Stolypinsky agrarian reform: late modernization
Stolypin agrarian reform: background
The agrarian reform was a set of measures to improve the position of the peasants in the empire and generally raise agriculture from its knees. The reform was carried out by the Russian government under the leadership of its head - P.A. Stolypin. By the beginning of the twentieth century, Russia was a poor peasant country. The lag behind Western states in the economy, industry, social development, and even the efficiency of agriculture was increasingly difficult to hide. The thesis of the middle of the last century, announced by Peter Valuev: "Top shine, bottom rot." In competition with the rapidly developing Europe, it was simply necessary to do something, otherwise the Russian empire in the future could wait for the unenviable fate of Turkey or Iran, once powerful states, and now the semi-colonies of the English crown. The external threat was also added to the external threat.Opposition forces, various liberals, and first of all left-wing people of various kinds, have been gaining increasing popularity in the country among the masses.

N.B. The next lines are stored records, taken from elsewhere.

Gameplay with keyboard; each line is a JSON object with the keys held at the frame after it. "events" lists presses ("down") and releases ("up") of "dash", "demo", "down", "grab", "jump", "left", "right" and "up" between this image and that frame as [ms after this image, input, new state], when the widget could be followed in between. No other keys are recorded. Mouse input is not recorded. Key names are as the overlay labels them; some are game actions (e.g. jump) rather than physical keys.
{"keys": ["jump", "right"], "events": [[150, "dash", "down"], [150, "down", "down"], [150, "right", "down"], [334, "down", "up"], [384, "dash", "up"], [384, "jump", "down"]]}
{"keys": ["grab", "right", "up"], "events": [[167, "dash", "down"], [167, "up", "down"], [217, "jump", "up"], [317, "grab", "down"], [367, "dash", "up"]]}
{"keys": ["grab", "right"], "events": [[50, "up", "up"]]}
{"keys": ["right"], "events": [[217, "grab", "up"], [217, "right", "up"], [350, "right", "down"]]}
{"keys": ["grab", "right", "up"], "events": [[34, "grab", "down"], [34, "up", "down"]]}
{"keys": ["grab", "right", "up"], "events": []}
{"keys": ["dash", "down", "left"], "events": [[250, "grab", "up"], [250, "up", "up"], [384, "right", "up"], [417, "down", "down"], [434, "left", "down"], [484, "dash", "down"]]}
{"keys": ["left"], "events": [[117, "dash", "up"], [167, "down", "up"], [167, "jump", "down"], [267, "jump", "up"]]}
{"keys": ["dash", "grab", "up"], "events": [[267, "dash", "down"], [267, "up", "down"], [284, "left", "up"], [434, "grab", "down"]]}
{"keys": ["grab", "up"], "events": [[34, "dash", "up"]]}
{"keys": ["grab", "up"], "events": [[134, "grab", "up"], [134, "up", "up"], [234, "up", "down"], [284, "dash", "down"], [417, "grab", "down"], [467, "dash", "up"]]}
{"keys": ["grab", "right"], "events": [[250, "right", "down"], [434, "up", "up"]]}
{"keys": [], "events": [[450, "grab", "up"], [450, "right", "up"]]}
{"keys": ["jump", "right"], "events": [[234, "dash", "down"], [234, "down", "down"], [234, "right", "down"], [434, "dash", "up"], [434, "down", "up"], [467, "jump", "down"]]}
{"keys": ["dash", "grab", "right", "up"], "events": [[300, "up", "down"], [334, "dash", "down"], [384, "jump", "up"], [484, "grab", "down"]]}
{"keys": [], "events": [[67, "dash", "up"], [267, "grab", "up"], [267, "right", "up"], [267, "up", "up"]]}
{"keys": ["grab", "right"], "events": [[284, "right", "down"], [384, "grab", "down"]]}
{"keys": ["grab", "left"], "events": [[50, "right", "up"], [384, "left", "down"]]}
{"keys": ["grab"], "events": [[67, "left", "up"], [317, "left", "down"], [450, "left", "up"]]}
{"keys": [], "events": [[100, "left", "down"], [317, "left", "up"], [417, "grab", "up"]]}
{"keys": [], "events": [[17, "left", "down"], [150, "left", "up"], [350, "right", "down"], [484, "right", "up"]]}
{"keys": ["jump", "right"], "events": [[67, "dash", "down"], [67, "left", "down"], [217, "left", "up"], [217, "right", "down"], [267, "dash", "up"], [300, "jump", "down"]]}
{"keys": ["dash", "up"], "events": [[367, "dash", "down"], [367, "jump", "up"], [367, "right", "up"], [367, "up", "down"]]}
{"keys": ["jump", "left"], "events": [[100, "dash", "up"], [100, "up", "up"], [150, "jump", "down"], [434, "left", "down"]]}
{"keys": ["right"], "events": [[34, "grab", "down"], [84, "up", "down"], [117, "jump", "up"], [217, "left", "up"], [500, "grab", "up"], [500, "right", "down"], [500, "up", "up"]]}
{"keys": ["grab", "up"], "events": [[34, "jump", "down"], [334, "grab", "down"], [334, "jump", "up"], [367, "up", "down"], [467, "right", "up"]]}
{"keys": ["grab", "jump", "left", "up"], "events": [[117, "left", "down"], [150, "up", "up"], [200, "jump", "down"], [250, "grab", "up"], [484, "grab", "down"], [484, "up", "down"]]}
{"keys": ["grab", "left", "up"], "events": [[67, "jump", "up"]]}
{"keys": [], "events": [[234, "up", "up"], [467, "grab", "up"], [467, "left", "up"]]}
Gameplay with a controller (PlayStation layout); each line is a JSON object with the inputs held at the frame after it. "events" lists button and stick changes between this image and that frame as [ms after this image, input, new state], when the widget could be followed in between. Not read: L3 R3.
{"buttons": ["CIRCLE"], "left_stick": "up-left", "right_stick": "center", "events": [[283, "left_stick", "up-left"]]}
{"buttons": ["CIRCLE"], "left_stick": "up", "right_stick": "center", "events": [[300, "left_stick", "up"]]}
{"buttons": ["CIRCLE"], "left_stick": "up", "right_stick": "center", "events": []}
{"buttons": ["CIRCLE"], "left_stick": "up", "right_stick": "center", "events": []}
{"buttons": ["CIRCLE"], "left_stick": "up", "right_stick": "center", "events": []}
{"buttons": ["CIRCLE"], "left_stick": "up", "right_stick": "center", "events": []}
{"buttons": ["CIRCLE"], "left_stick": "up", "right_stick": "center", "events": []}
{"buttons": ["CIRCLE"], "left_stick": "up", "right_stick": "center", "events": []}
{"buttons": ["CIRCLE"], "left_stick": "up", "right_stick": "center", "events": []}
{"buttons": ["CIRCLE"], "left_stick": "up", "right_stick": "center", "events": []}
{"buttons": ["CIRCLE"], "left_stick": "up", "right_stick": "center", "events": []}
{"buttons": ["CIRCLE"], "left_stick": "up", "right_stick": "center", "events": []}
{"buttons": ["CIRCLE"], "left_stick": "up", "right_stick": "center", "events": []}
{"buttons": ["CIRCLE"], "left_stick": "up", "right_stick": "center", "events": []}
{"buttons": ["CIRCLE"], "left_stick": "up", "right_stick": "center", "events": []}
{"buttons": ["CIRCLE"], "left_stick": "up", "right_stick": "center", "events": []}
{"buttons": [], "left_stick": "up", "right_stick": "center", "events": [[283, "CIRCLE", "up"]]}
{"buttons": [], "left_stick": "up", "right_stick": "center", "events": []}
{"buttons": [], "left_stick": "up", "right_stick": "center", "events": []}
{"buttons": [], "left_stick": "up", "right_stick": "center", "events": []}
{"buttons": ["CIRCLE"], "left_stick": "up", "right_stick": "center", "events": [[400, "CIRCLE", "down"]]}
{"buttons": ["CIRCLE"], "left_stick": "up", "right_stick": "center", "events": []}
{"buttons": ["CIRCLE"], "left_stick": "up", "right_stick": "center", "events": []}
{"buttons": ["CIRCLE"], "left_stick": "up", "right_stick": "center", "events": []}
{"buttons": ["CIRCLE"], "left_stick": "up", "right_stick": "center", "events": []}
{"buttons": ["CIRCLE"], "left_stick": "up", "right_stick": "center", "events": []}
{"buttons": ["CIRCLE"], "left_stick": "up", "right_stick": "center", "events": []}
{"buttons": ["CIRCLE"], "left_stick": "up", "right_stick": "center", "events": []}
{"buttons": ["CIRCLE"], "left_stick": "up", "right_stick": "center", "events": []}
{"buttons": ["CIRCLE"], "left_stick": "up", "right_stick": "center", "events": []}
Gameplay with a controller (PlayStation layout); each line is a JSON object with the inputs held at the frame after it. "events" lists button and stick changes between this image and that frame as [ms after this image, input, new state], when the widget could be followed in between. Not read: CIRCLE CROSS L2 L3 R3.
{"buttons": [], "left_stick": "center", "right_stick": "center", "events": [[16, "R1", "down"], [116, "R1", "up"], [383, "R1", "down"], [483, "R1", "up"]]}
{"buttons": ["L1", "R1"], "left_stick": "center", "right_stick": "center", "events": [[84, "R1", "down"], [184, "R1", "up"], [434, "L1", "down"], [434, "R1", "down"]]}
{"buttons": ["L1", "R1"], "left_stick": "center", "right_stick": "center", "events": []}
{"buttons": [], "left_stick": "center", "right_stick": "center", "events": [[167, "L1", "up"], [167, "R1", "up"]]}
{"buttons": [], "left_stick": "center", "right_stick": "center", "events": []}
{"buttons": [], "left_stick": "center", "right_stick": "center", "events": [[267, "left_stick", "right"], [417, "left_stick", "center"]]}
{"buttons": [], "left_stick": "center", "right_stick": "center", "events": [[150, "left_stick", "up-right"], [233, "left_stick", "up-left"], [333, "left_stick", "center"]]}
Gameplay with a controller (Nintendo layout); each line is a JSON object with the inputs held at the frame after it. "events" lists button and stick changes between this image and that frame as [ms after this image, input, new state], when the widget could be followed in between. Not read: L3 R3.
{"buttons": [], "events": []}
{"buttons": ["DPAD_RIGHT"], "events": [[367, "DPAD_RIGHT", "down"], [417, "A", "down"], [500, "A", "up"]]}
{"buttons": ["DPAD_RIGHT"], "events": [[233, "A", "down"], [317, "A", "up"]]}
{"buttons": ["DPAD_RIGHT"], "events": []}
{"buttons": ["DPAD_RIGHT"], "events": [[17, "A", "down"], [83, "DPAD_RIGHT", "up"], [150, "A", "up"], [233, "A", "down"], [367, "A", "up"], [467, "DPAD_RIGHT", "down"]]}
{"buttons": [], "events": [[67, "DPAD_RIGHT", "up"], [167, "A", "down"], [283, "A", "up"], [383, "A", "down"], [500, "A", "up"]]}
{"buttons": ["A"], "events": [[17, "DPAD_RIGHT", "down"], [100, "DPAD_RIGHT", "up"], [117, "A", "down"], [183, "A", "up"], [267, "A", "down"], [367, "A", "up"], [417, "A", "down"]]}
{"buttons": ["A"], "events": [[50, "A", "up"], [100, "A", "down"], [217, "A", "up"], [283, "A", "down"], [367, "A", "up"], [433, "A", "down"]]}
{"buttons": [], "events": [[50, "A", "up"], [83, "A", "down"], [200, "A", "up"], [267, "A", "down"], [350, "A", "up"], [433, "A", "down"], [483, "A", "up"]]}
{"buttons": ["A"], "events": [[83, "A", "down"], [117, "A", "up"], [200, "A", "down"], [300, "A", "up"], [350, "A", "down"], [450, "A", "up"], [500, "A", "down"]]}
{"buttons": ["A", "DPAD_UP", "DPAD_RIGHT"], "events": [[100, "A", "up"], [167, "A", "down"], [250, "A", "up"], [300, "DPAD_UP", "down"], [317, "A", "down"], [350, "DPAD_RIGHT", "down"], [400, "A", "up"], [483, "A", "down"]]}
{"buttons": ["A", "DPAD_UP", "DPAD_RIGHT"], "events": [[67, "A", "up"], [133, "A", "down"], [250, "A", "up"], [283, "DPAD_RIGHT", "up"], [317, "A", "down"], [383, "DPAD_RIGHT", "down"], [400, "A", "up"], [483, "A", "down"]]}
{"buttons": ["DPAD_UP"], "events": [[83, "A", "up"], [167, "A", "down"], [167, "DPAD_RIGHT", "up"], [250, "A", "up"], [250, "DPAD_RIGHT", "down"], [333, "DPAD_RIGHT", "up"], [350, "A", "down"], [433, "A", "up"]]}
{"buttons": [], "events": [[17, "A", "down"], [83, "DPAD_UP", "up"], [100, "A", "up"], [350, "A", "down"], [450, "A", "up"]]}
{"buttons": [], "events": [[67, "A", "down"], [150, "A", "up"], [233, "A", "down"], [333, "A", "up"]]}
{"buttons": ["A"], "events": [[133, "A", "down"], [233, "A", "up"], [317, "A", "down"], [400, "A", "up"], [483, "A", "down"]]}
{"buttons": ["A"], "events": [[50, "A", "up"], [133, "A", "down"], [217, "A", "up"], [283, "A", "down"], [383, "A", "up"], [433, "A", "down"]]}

Stolypin agrarian reform: the goal
Pyotr Arkadyevich Stolypin became the head of the government at the height of the revolution, in the troubled year of 1906. It was during this period that the royal throne reeled for the first time, and the need to reform the system clearly appeared. The most important of the subsequent transformations was the Stolypin agrarian reform. Its main goal was an attempt to create a new class of wealthy peasants who were independent in their management. The fact is that the land reform of 1961, which abolished serfdom, did not save the peasants from communal land ownership. The new government, on the other hand, tried to create private competitive peasant farms working on demand, which in turn would stimulate their development. To this end, the state credit bank issued money to independent peasants to purchase land. Moreover, the non-return of this debt was punished by the fact that the land was taken back and again put up for sale.On the one hand, this boosted the work of new private owners, while the loan interest was quite low, on the other hand, it still led to the ruin of a certain part of the peasantry. The second main goal of the reform was the development of land in Siberia: land there was distributed to private hands free of charge, and in the places of new settlements the state contributed to the development of infrastructure. To support peasants moving to Siberia, special “Stolypin wagons” were created. However, the Stolypin agrarian reform was not completed. She was interrupted first by the death of the reformer in 1911, and later by the war.
Stolypin agrarian reform and its results
As a result, about 10% of Russian peasants separated from the communities and began independent management, acquiring about 9 million dessiatines of land. Modern Russian historians generally give a positive assessment of the reforms, noting the qualitative dynamics in the rural sector, the high results of the development of Siberia, and the emergence of a large number of competitive peasant farms.